_EXERCISE TASK_: Rewrite all of the records below, replacing "right now" with "at this moment" and leaving everything else unchanged. Leave the pictures out of your answer.

Start DATA IN THIS EXERCISE

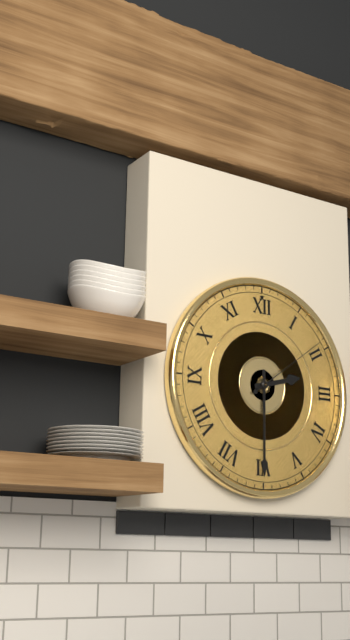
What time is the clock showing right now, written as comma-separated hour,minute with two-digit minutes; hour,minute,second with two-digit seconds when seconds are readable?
2,30,09
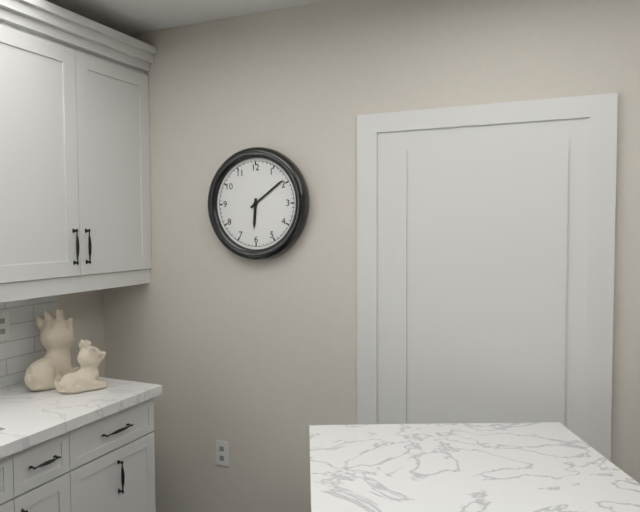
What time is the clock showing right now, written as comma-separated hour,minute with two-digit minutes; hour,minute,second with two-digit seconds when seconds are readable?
6,09
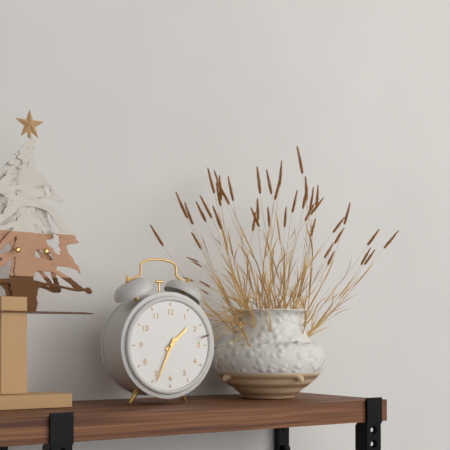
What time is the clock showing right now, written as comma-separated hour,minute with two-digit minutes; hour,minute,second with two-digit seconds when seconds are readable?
1,34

End DATA IN THIS EXERCISE

_REPLY_:
What time is the clock showing at this moment, written as comma-separated hour,minute with two-digit minutes; hour,minute,second with two-digit seconds when seconds are readable?
2,30,09
What time is the clock showing at this moment, written as comma-separated hour,minute with two-digit minutes; hour,minute,second with two-digit seconds when seconds are readable?
6,09
What time is the clock showing at this moment, written as comma-separated hour,minute with two-digit minutes; hour,minute,second with two-digit seconds when seconds are readable?
1,34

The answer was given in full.